I'd like every record given again exactly, please.

[Data items]
>>>>

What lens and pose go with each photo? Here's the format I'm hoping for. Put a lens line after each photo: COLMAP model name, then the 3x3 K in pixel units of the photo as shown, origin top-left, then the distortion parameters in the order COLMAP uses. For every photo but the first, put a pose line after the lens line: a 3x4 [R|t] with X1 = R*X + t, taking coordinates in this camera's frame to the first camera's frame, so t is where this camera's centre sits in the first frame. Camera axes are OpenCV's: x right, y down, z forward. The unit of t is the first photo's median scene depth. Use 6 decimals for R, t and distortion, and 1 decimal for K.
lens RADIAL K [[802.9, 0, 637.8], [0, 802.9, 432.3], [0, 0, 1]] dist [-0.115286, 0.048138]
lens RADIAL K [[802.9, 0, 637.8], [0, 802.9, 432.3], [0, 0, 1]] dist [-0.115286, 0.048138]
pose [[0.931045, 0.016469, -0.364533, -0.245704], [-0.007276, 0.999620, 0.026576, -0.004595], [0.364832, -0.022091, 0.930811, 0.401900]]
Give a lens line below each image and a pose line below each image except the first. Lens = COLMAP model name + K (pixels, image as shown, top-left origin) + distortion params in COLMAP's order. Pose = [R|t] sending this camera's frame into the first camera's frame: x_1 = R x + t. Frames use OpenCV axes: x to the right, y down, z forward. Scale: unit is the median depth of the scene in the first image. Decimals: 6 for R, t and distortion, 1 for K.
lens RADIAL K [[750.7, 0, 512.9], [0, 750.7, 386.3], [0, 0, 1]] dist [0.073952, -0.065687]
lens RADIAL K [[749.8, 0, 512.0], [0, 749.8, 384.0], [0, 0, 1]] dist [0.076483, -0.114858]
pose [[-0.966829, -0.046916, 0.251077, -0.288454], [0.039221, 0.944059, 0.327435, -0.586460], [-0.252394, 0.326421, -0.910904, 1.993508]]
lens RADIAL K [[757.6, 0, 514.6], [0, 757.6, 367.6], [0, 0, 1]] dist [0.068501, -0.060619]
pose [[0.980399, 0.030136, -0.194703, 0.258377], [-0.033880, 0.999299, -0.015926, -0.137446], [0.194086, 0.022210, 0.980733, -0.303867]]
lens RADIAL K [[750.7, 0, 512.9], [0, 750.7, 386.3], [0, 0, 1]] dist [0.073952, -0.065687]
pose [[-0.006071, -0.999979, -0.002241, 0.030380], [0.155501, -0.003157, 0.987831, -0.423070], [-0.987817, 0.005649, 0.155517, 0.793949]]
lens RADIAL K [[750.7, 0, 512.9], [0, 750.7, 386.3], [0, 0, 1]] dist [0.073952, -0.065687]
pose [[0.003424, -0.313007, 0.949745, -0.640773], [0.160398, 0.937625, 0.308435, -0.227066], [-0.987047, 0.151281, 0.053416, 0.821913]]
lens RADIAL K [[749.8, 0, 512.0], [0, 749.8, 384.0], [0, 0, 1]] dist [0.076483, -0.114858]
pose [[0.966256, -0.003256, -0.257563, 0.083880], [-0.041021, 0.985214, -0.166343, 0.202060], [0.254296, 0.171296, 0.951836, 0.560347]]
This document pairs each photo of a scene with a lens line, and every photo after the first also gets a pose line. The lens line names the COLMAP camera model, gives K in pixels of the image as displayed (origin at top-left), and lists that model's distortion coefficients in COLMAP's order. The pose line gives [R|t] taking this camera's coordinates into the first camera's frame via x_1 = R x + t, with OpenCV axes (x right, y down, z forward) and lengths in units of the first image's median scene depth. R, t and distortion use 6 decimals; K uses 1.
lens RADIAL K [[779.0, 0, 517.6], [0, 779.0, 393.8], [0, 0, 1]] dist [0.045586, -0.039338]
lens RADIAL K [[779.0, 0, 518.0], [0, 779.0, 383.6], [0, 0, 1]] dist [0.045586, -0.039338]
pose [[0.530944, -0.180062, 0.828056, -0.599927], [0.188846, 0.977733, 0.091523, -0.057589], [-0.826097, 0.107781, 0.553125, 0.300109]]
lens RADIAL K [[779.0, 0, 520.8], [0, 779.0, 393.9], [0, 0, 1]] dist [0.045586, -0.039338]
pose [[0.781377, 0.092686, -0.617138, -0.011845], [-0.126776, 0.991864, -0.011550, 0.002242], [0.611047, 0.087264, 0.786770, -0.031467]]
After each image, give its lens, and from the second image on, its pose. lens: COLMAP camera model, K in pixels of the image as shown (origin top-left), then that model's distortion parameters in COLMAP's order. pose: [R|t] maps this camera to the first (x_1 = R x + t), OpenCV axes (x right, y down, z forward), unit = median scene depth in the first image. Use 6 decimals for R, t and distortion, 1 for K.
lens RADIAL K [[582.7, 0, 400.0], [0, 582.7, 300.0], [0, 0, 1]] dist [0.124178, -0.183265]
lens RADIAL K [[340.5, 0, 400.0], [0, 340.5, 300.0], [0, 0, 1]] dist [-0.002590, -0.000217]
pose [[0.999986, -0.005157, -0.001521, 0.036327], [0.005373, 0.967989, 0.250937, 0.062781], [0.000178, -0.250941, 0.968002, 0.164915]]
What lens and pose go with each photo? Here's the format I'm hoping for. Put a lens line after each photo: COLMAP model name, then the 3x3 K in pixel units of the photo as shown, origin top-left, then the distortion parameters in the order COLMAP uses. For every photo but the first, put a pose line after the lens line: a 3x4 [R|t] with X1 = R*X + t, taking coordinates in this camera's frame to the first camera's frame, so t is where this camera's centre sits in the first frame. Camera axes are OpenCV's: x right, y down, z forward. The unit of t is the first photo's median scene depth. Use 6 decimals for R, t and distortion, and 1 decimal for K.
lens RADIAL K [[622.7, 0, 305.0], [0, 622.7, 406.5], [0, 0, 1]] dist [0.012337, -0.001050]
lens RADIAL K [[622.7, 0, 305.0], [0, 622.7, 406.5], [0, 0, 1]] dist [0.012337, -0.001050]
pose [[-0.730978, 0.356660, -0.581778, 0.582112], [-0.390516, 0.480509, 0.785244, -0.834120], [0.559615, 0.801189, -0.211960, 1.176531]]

<<<<

TASK RESULT
What lens and pose go with each photo? Here's the format I'm hoping for. Put a lens line after each photo: COLMAP model name, then the 3x3 K in pixel units of the photo as shown, origin top-left, then the distortion parameters in the order COLMAP uses. For every photo but the first, put a pose line after the lens line: a 3x4 [R|t] with X1 = R*X + t, taking coordinates in this camera's frame to the first camera's frame, so t is where this camera's centre sits in the first frame. Camera axes are OpenCV's: x right, y down, z forward. The unit of t is the first photo's median scene depth. Use 6 decimals for R, t and distortion, and 1 decimal for K.
lens RADIAL K [[802.9, 0, 637.8], [0, 802.9, 432.3], [0, 0, 1]] dist [-0.115286, 0.048138]
lens RADIAL K [[802.9, 0, 637.8], [0, 802.9, 432.3], [0, 0, 1]] dist [-0.115286, 0.048138]
pose [[0.931045, 0.016469, -0.364533, -0.245704], [-0.007276, 0.999620, 0.026576, -0.004595], [0.364832, -0.022091, 0.930811, 0.401900]]
Give a lens line below each image and a pose line below each image except the first. Lens = COLMAP model name + K (pixels, image as shown, top-left origin) + distortion params in COLMAP's order. Pose = [R|t] sending this camera's frame into the first camera's frame: x_1 = R x + t. Frames use OpenCV axes: x to the right, y down, z forward. Scale: unit is the median depth of the scene in the first image. Decimals: 6 for R, t and distortion, 1 for K.
lens RADIAL K [[750.7, 0, 512.9], [0, 750.7, 386.3], [0, 0, 1]] dist [0.073952, -0.065687]
lens RADIAL K [[749.8, 0, 512.0], [0, 749.8, 384.0], [0, 0, 1]] dist [0.076483, -0.114858]
pose [[-0.966829, -0.046916, 0.251077, -0.288454], [0.039221, 0.944059, 0.327435, -0.586460], [-0.252394, 0.326421, -0.910904, 1.993508]]
lens RADIAL K [[757.6, 0, 514.6], [0, 757.6, 367.6], [0, 0, 1]] dist [0.068501, -0.060619]
pose [[0.980399, 0.030136, -0.194703, 0.258377], [-0.033880, 0.999299, -0.015926, -0.137446], [0.194086, 0.022210, 0.980733, -0.303867]]
lens RADIAL K [[750.7, 0, 512.9], [0, 750.7, 386.3], [0, 0, 1]] dist [0.073952, -0.065687]
pose [[-0.006071, -0.999979, -0.002241, 0.030380], [0.155501, -0.003157, 0.987831, -0.423070], [-0.987817, 0.005649, 0.155517, 0.793949]]
lens RADIAL K [[750.7, 0, 512.9], [0, 750.7, 386.3], [0, 0, 1]] dist [0.073952, -0.065687]
pose [[0.003424, -0.313007, 0.949745, -0.640773], [0.160398, 0.937625, 0.308435, -0.227066], [-0.987047, 0.151281, 0.053416, 0.821913]]
lens RADIAL K [[749.8, 0, 512.0], [0, 749.8, 384.0], [0, 0, 1]] dist [0.076483, -0.114858]
pose [[0.966256, -0.003256, -0.257563, 0.083880], [-0.041021, 0.985214, -0.166343, 0.202060], [0.254296, 0.171296, 0.951836, 0.560347]]
This document pairs each photo of a scene with a lens line, and every photo after the first also gets a pose line. The lens line names the COLMAP camera model, gives K in pixels of the image as displayed (origin at top-left), and lists that model's distortion coefficients in COLMAP's order. The pose line gives [R|t] taking this camera's coordinates into the first camera's frame via x_1 = R x + t, with OpenCV axes (x right, y down, z forward) and lengths in units of the first image's median scene depth. R, t and distortion use 6 decimals; K uses 1.
lens RADIAL K [[779.0, 0, 517.6], [0, 779.0, 393.8], [0, 0, 1]] dist [0.045586, -0.039338]
lens RADIAL K [[779.0, 0, 518.0], [0, 779.0, 383.6], [0, 0, 1]] dist [0.045586, -0.039338]
pose [[0.530944, -0.180062, 0.828056, -0.599927], [0.188846, 0.977733, 0.091523, -0.057589], [-0.826097, 0.107781, 0.553125, 0.300109]]
lens RADIAL K [[779.0, 0, 520.8], [0, 779.0, 393.9], [0, 0, 1]] dist [0.045586, -0.039338]
pose [[0.781377, 0.092686, -0.617138, -0.011845], [-0.126776, 0.991864, -0.011550, 0.002242], [0.611047, 0.087264, 0.786770, -0.031467]]
After each image, give its lens, and from the second image on, its pose. lens: COLMAP camera model, K in pixels of the image as shown (origin top-left), then that model's distortion parameters in COLMAP's order. pose: [R|t] maps this camera to the first (x_1 = R x + t), OpenCV axes (x right, y down, z forward), unit = median scene depth in the first image. Use 6 decimals for R, t and distortion, 1 for K.
lens RADIAL K [[582.7, 0, 400.0], [0, 582.7, 300.0], [0, 0, 1]] dist [0.124178, -0.183265]
lens RADIAL K [[340.5, 0, 400.0], [0, 340.5, 300.0], [0, 0, 1]] dist [-0.002590, -0.000217]
pose [[0.999986, -0.005157, -0.001521, 0.036327], [0.005373, 0.967989, 0.250937, 0.062781], [0.000178, -0.250941, 0.968002, 0.164915]]
What lens and pose go with each photo? Here's the format I'm hoping for. Put a lens line after each photo: COLMAP model name, then the 3x3 K in pixel units of the photo as shown, origin top-left, then the distortion parameters in the order COLMAP uses. For every photo but the first, put a pose line after the lens line: a 3x4 [R|t] with X1 = R*X + t, taking coordinates in this camera's frame to the first camera's frame, so t is where this camera's centre sits in the first frame. Camera axes are OpenCV's: x right, y down, z forward. The unit of t is the first photo's median scene depth. Use 6 decimals for R, t and distortion, and 1 decimal for K.
lens RADIAL K [[622.7, 0, 305.0], [0, 622.7, 406.5], [0, 0, 1]] dist [0.012337, -0.001050]
lens RADIAL K [[622.7, 0, 305.0], [0, 622.7, 406.5], [0, 0, 1]] dist [0.012337, -0.001050]
pose [[-0.730978, 0.356660, -0.581778, 0.582112], [-0.390516, 0.480509, 0.785244, -0.834120], [0.559615, 0.801189, -0.211960, 1.176531]]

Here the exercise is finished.